**What the task requires**.
Line by line, copy the entries exactly, excluding the pictures.
Supplied data below:
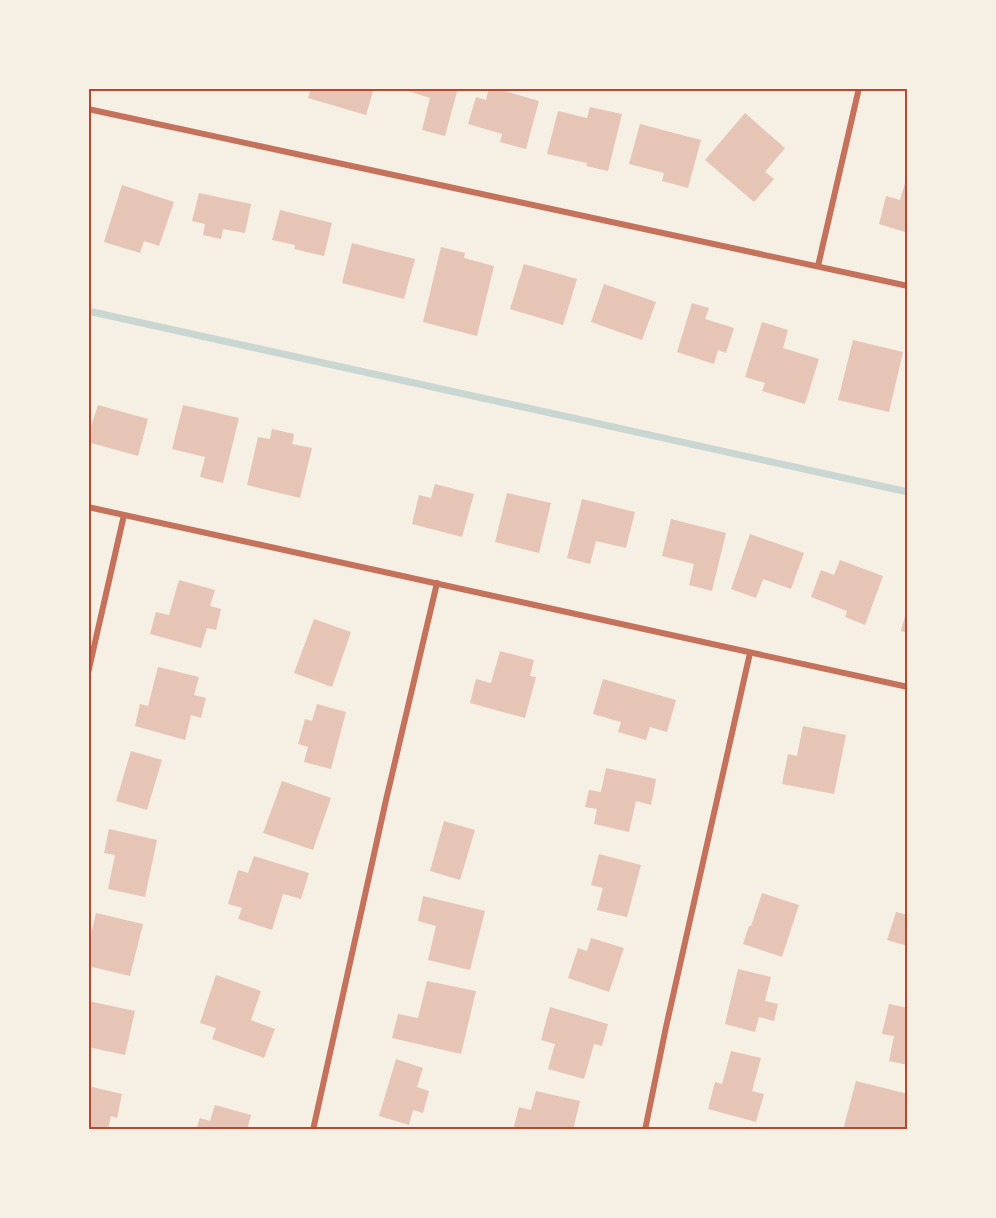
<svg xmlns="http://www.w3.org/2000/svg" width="996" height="1218" font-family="Jost,sans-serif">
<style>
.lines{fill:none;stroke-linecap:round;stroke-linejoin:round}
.stream{stroke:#c9d6d2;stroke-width:7}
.building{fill:#e6c5b7}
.minor{stroke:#c5725c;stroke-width:6}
.neatline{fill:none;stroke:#b5482f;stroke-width:2}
</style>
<rect width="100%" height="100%" fill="#f6efe4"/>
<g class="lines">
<path class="stream" d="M88,311l820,181"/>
</g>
<g class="building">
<path d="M311,88h63l-8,27 -58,-17z"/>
<path d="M399,88h59l-13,48 -23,-6 8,-32z"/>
<path d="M489,88h5l45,13 -13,48 -26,-7 2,-8 -34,-10 8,-27 10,3z"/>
<path d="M590,107l32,7 -14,57 -22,-5 1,-3 -40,-9 11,-43 29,7z"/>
<path d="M745,113l40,35 -20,24 9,7 -20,23 -49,-42z"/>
<path d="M640,124l61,16 -13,48 -26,-7 2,-8 -35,-9z"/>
<path d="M905,183h3v50l-29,-9 7,-28 14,4z"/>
<path d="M122,185l52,17 -15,44 -15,-5 -4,12 -36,-11z"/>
<path d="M199,193l52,11 -6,29 -22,-4 -2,10 -18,-4 2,-11 -13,-3z"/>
<path d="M280,210l52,13 -8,33 -30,-7 1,-4 -23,-5z"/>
<path d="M352,243l63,16 -11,40 -62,-16z"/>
<path d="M441,247l24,6 -1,5 30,8 -17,70 -54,-14z"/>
<path d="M524,264l53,15 -14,46 -53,-16z"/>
<path d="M604,284l52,18 -14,38 -51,-18z"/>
<path d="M692,303l17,5 -4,11 29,9 -8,25 -8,-3 -4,14 -37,-12z"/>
<path d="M762,322l26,8 -5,18 36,11 -14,45 -43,-13 3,-8 -20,-6z"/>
<path d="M853,340l50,12 -14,60 -51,-12z"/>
<path d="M98,405l50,14 -10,37 -50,-14v-6z"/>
<path d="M183,405l56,13 -16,65 -23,-6 5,-20 -33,-8z"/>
<path d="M272,429l22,5 -2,10 20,4 -12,50 -53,-13 11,-48 12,2z"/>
<path d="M435,484l39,10 -12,43 -50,-13 7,-29 12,3z"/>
<path d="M507,493l44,10 -12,50 -44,-11z"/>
<path d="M582,499l53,13 -9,36 -30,-7 -6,23 -23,-6z"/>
<path d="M671,519l55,14 -14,58 -23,-6 5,-21 -32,-8z"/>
<path d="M750,534l54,19 -13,36 -28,-10 -7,19 -25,-9z"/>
<path d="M840,560l43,16 -18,49 -20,-8 2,-6 -36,-14 10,-27 13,5z"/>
<path d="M179,580l36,10 -5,16 11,3 -5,21 -9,-2 -6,20 -51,-14 6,-22 13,3z"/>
<path d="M907,608h1v25l-7,-2z"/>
<path d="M314,619l37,13 -19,55 -38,-14z"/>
<path d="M500,651l34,9 -4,16 6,1 -11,41 -55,-15 6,-24 15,4z"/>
<path d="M158,667l41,10 -5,18 12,3 -5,20 -10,-3 -6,25 -50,-14 5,-22 8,2z"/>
<path d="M603,679l73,21 -9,32 -17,-5 -4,13 -28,-8 3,-10 -28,-8z"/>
<path d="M317,704l29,8 -15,57 -27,-7 4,-15 -10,-3 7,-25 7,2z"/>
<path d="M803,726l43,9 -12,59 -52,-10 6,-30 9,2z"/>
<path d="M131,751l31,9 -15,50 -31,-9z"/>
<path d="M606,768l50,11 -5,26 -15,-4 -7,31 -35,-8 3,-15 -12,-2 4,-17 12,2z"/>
<path d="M282,781l49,17 -18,52 -50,-17z"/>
<path d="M444,821l31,9 -15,50 -30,-9z"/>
<path d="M109,829l48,11 -12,57 -37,-8 7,-34 -11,-2z"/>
<path d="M599,854l42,11 -14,52 -30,-7 6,-22 -12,-3z"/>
<path d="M254,856l55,17 -8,26 -18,-5 -11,36 -34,-11 4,-11 -14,-4 10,-34 10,3z"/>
<path d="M762,893l37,12 -17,52 -39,-13 6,-18h2z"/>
<path d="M423,896l62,15 -15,59 -42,-10 8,-34 -18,-5z"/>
<path d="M896,912l12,3v31l-21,-6z"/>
<path d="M96,913l47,11 -13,52 -42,-10v-19z"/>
<path d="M591,938l33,10 -15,44 -41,-14 10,-30 9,3z"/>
<path d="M738,969l33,8 -6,24 13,3 -4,17 -15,-4 -4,15 -30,-8z"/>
<path d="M216,975l45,16 -10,29 24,9 -11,29 -52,-19 4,-11 -16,-5z"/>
<path d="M427,981l49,10 -15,63 -69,-16 6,-24 20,4z"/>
<path d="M88,1001l47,10 -10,44 -37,-8z"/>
<path d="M889,1004l19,4v57l-19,-4 5,-25 -12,-2z"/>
<path d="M550,1007l58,17 -6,22 -8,-2 -10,35 -36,-10 7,-25 -14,-4z"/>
<path d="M731,1051l30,7 -9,33 12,3 -8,28 -48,-13 7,-27 7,2z"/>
<path d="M396,1059l27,9 -6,19 12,4 -6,22 -10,-3 -4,15 -30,-9z"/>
<path d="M856,1081l52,13 -1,36h-64z"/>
<path d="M88,1086l34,8 -5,24 -6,-2 -3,14h-20z"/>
<path d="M536,1091l44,10 -7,29h-60l6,-23 12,3z"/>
<path d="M215,1105l36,10 -4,15h-51l4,-12 10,3z"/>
</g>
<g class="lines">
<g class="minor">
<path d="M88,109l820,177"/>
<path d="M818,266l41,-178"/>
<path d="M88,507l820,180"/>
<path d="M88,673l36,-158"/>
<path d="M313,1130l73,-330 51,-217"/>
<path d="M645,1130l21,-103 84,-374"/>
</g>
</g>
<rect width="996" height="1218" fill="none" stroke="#f6efe4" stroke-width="180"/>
<rect x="90" y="90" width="816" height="1038" class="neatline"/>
</svg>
End of Supplied data.
**Solution for this exercise**.
<svg xmlns="http://www.w3.org/2000/svg" width="996" height="1218" font-family="Jost,sans-serif">
<style>
.lines{fill:none;stroke-linecap:round;stroke-linejoin:round}
.stream{stroke:#c9d6d2;stroke-width:7}
.building{fill:#e6c5b7}
.minor{stroke:#c5725c;stroke-width:6}
.neatline{fill:none;stroke:#b5482f;stroke-width:2}
</style>
<rect width="100%" height="100%" fill="#f6efe4"/>
<g class="lines">
<path class="stream" d="M88,311l820,181"/>
</g>
<g class="building">
<path d="M311,88h63l-8,27 -58,-17z"/>
<path d="M399,88h59l-13,48 -23,-6 8,-32z"/>
<path d="M489,88h5l45,13 -13,48 -26,-7 2,-8 -34,-10 8,-27 10,3z"/>
<path d="M590,107l32,7 -14,57 -22,-5 1,-3 -40,-9 11,-43 29,7z"/>
<path d="M745,113l40,35 -20,24 9,7 -20,23 -49,-42z"/>
<path d="M640,124l61,16 -13,48 -26,-7 2,-8 -35,-9z"/>
<path d="M905,183h3v50l-29,-9 7,-28 14,4z"/>
<path d="M122,185l52,17 -15,44 -15,-5 -4,12 -36,-11z"/>
<path d="M199,193l52,11 -6,29 -22,-4 -2,10 -18,-4 2,-11 -13,-3z"/>
<path d="M280,210l52,13 -8,33 -30,-7 1,-4 -23,-5z"/>
<path d="M352,243l63,16 -11,40 -62,-16z"/>
<path d="M441,247l24,6 -1,5 30,8 -17,70 -54,-14z"/>
<path d="M524,264l53,15 -14,46 -53,-16z"/>
<path d="M604,284l52,18 -14,38 -51,-18z"/>
<path d="M692,303l17,5 -4,11 29,9 -8,25 -8,-3 -4,14 -37,-12z"/>
<path d="M762,322l26,8 -5,18 36,11 -14,45 -43,-13 3,-8 -20,-6z"/>
<path d="M853,340l50,12 -14,60 -51,-12z"/>
<path d="M98,405l50,14 -10,37 -50,-14v-6z"/>
<path d="M183,405l56,13 -16,65 -23,-6 5,-20 -33,-8z"/>
<path d="M272,429l22,5 -2,10 20,4 -12,50 -53,-13 11,-48 12,2z"/>
<path d="M435,484l39,10 -12,43 -50,-13 7,-29 12,3z"/>
<path d="M507,493l44,10 -12,50 -44,-11z"/>
<path d="M582,499l53,13 -9,36 -30,-7 -6,23 -23,-6z"/>
<path d="M671,519l55,14 -14,58 -23,-6 5,-21 -32,-8z"/>
<path d="M750,534l54,19 -13,36 -28,-10 -7,19 -25,-9z"/>
<path d="M840,560l43,16 -18,49 -20,-8 2,-6 -36,-14 10,-27 13,5z"/>
<path d="M179,580l36,10 -5,16 11,3 -5,21 -9,-2 -6,20 -51,-14 6,-22 13,3z"/>
<path d="M907,608h1v25l-7,-2z"/>
<path d="M314,619l37,13 -19,55 -38,-14z"/>
<path d="M500,651l34,9 -4,16 6,1 -11,41 -55,-15 6,-24 15,4z"/>
<path d="M158,667l41,10 -5,18 12,3 -5,20 -10,-3 -6,25 -50,-14 5,-22 8,2z"/>
<path d="M603,679l73,21 -9,32 -17,-5 -4,13 -28,-8 3,-10 -28,-8z"/>
<path d="M317,704l29,8 -15,57 -27,-7 4,-15 -10,-3 7,-25 7,2z"/>
<path d="M803,726l43,9 -12,59 -52,-10 6,-30 9,2z"/>
<path d="M131,751l31,9 -15,50 -31,-9z"/>
<path d="M606,768l50,11 -5,26 -15,-4 -7,31 -35,-8 3,-15 -12,-2 4,-17 12,2z"/>
<path d="M282,781l49,17 -18,52 -50,-17z"/>
<path d="M444,821l31,9 -15,50 -30,-9z"/>
<path d="M109,829l48,11 -12,57 -37,-8 7,-34 -11,-2z"/>
<path d="M599,854l42,11 -14,52 -30,-7 6,-22 -12,-3z"/>
<path d="M254,856l55,17 -8,26 -18,-5 -11,36 -34,-11 4,-11 -14,-4 10,-34 10,3z"/>
<path d="M762,893l37,12 -17,52 -39,-13 6,-18h2z"/>
<path d="M423,896l62,15 -15,59 -42,-10 8,-34 -18,-5z"/>
<path d="M896,912l12,3v31l-21,-6z"/>
<path d="M96,913l47,11 -13,52 -42,-10v-19z"/>
<path d="M591,938l33,10 -15,44 -41,-14 10,-30 9,3z"/>
<path d="M738,969l33,8 -6,24 13,3 -4,17 -15,-4 -4,15 -30,-8z"/>
<path d="M216,975l45,16 -10,29 24,9 -11,29 -52,-19 4,-11 -16,-5z"/>
<path d="M427,981l49,10 -15,63 -69,-16 6,-24 20,4z"/>
<path d="M88,1001l47,10 -10,44 -37,-8z"/>
<path d="M889,1004l19,4v57l-19,-4 5,-25 -12,-2z"/>
<path d="M550,1007l58,17 -6,22 -8,-2 -10,35 -36,-10 7,-25 -14,-4z"/>
<path d="M731,1051l30,7 -9,33 12,3 -8,28 -48,-13 7,-27 7,2z"/>
<path d="M396,1059l27,9 -6,19 12,4 -6,22 -10,-3 -4,15 -30,-9z"/>
<path d="M856,1081l52,13 -1,36h-64z"/>
<path d="M88,1086l34,8 -5,24 -6,-2 -3,14h-20z"/>
<path d="M536,1091l44,10 -7,29h-60l6,-23 12,3z"/>
<path d="M215,1105l36,10 -4,15h-51l4,-12 10,3z"/>
</g>
<g class="lines">
<g class="minor">
<path d="M88,109l820,177"/>
<path d="M818,266l41,-178"/>
<path d="M88,507l820,180"/>
<path d="M88,673l36,-158"/>
<path d="M313,1130l73,-330 51,-217"/>
<path d="M645,1130l21,-103 84,-374"/>
</g>
</g>
<rect width="996" height="1218" fill="none" stroke="#f6efe4" stroke-width="180"/>
<rect x="90" y="90" width="816" height="1038" class="neatline"/>
</svg>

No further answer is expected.